RECORDS Block Start
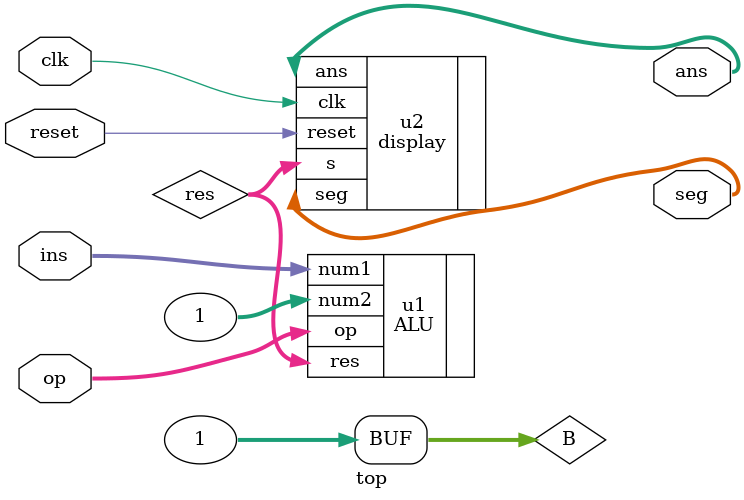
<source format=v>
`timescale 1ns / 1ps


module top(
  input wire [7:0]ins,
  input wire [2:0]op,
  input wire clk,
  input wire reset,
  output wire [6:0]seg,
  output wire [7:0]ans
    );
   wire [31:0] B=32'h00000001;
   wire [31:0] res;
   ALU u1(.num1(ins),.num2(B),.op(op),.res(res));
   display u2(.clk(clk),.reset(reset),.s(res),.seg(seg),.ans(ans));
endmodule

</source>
RECORDS Block End
- [EXERCISE DETAILS] Transcribe every record above exactly, leaving out the pictures.

- [SOLVED PROBLEM]
<source format=v>
`timescale 1ns / 1ps


module top(
  input wire [7:0]ins,
  input wire [2:0]op,
  input wire clk,
  input wire reset,
  output wire [6:0]seg,
  output wire [7:0]ans
    );
   wire [31:0] B=32'h00000001;
   wire [31:0] res;
   ALU u1(.num1(ins),.num2(B),.op(op),.res(res));
   display u2(.clk(clk),.reset(reset),.s(res),.seg(seg),.ans(ans));
endmodule

</source>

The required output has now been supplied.